__SET EXERCISE__
Copy every line of the material below word for word, leaving out the pictures.

__DATA PROVIDED__

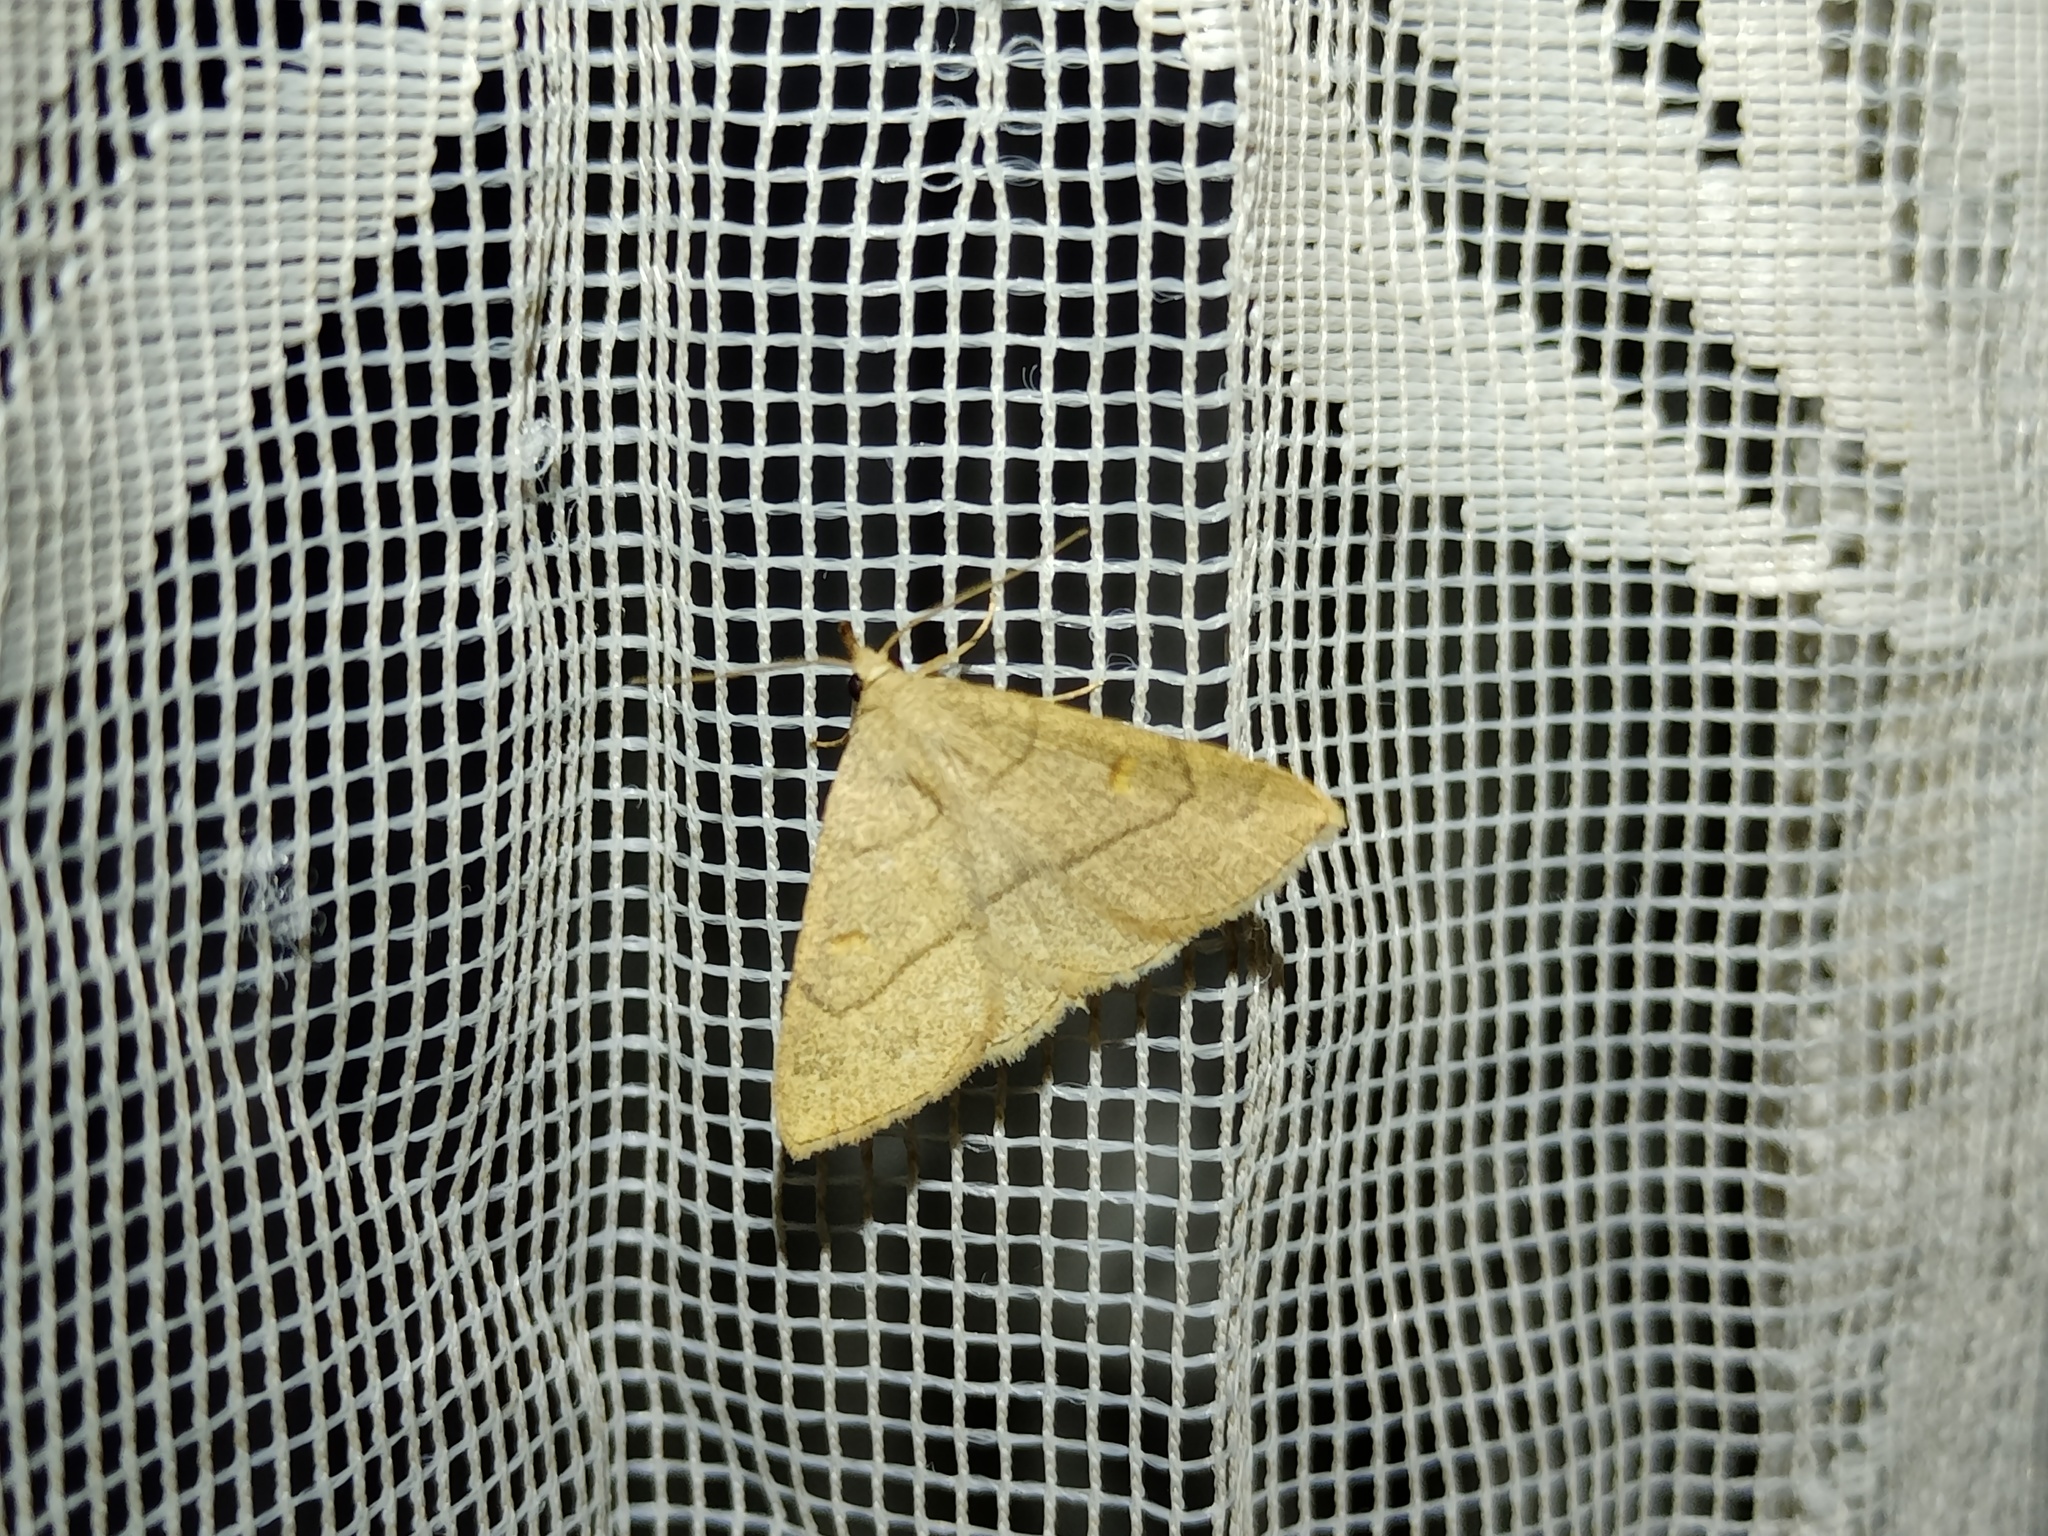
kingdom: Animalia
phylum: Arthropoda
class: Insecta
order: Lepidoptera
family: Erebidae
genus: Paracolax
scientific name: Paracolax tristalis
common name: Clay fan-foot
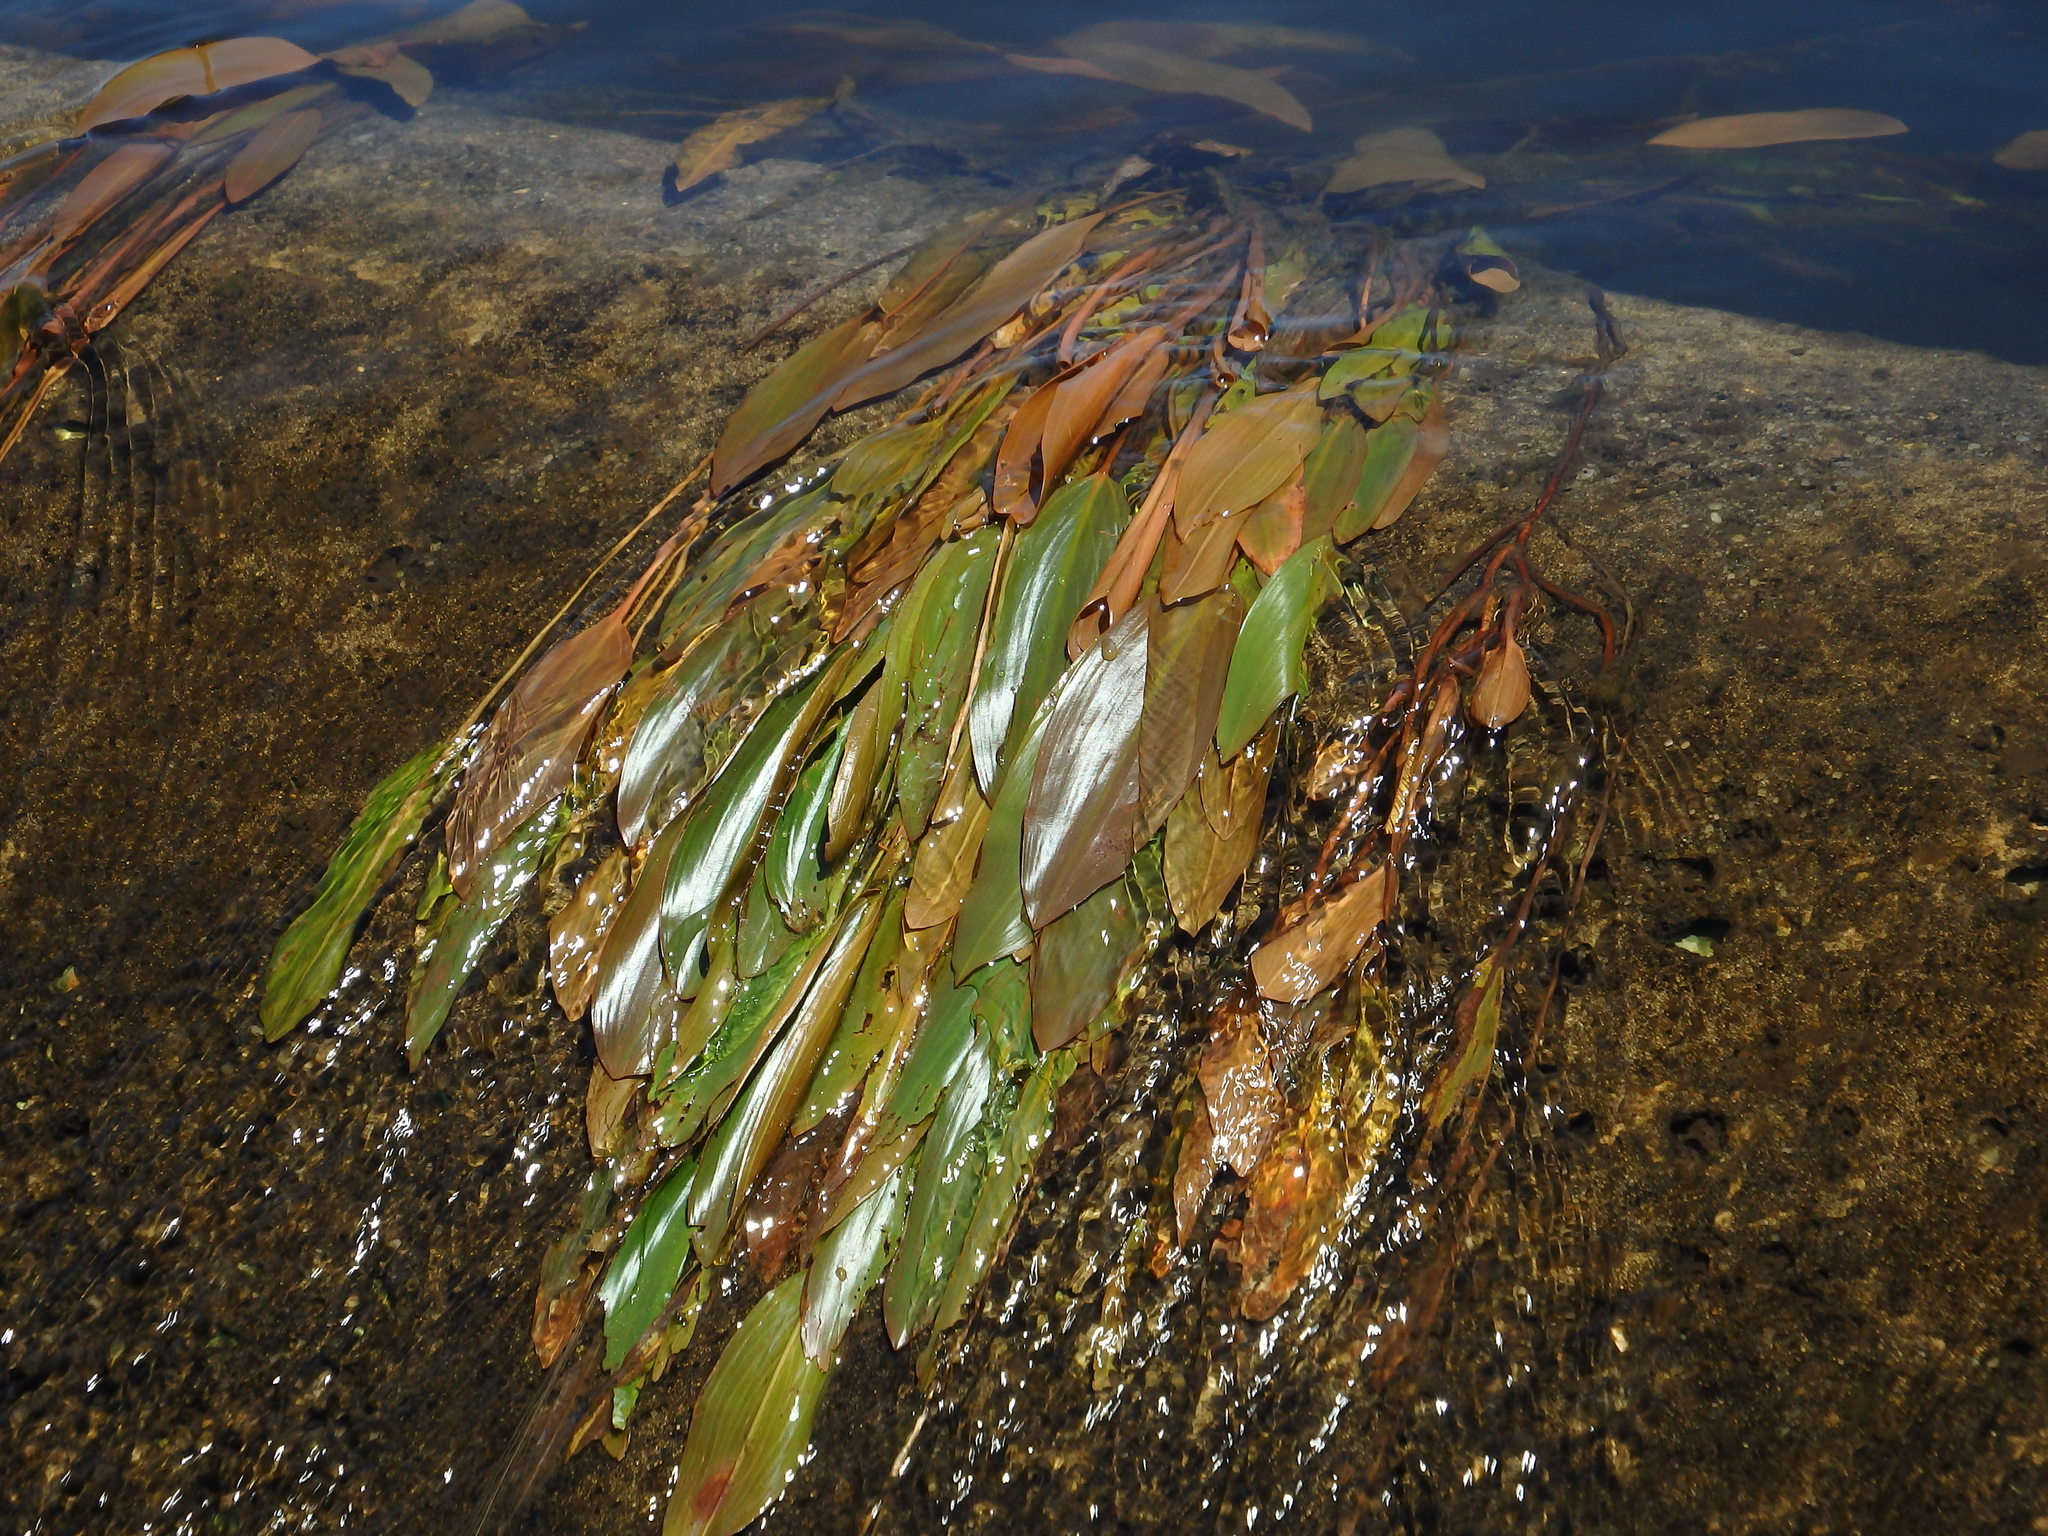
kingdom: Plantae
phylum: Tracheophyta
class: Liliopsida
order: Alismatales
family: Potamogetonaceae
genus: Potamogeton
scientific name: Potamogeton nodosus
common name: Loddon pondweed
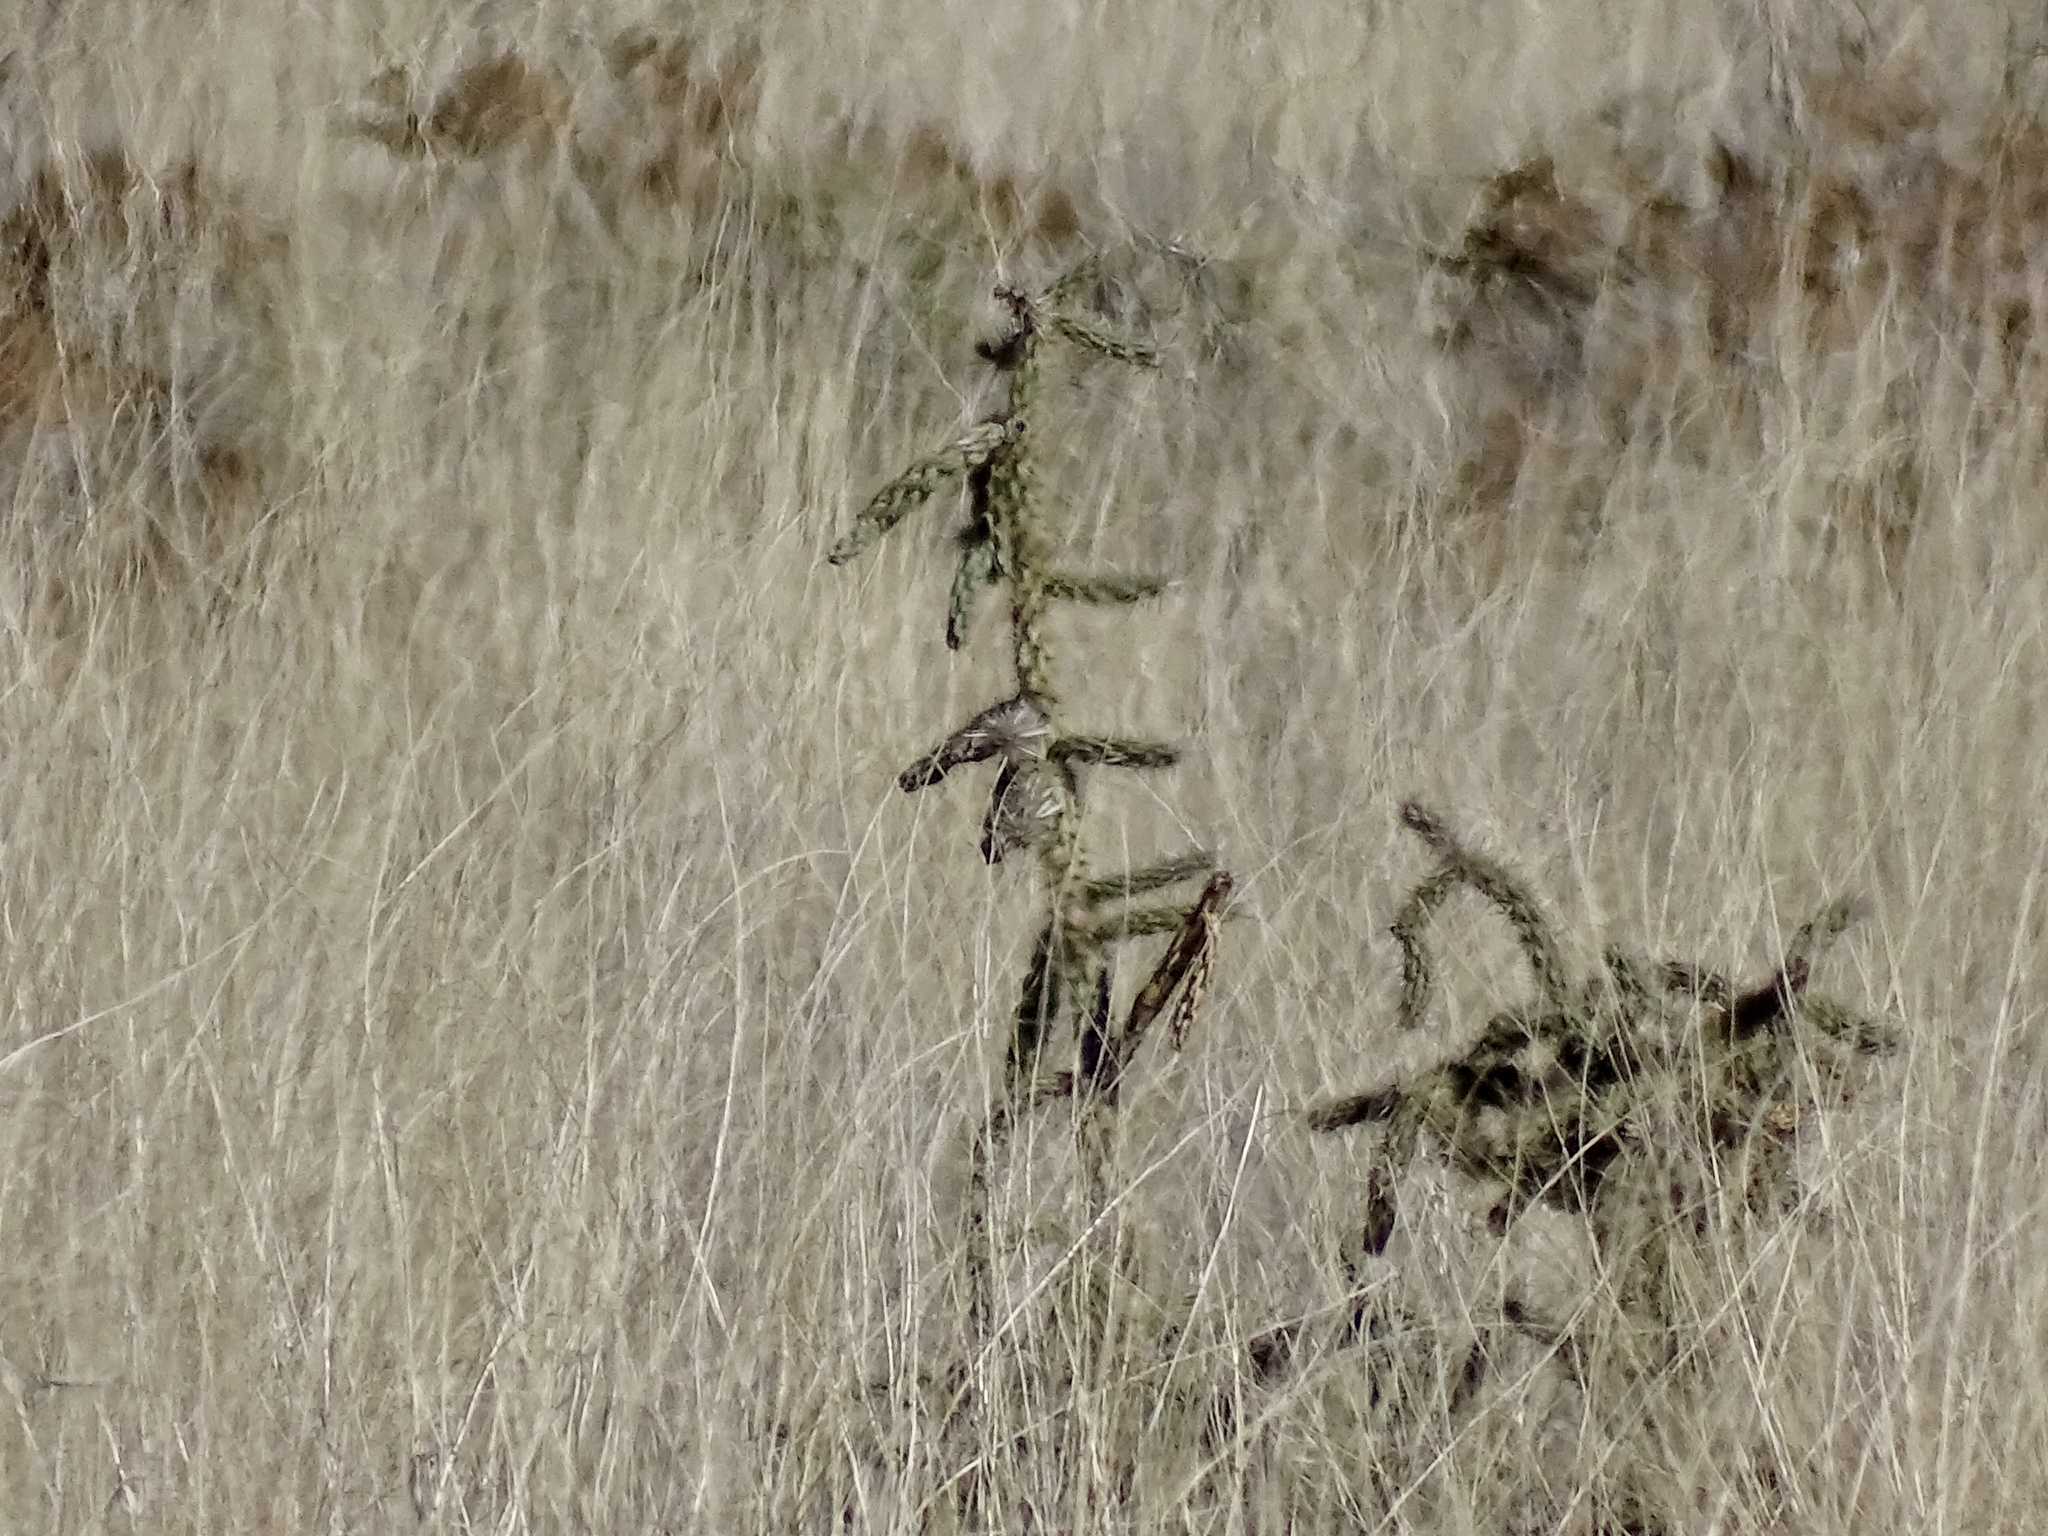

__THE COMPLETED TASK__
kingdom: Animalia
phylum: Arthropoda
class: Insecta
order: Lepidoptera
family: Erebidae
genus: Paracolax
scientific name: Paracolax tristalis
common name: Clay fan-foot
kingdom: Plantae
phylum: Tracheophyta
class: Liliopsida
order: Alismatales
family: Potamogetonaceae
genus: Potamogeton
scientific name: Potamogeton nodosus
common name: Loddon pondweed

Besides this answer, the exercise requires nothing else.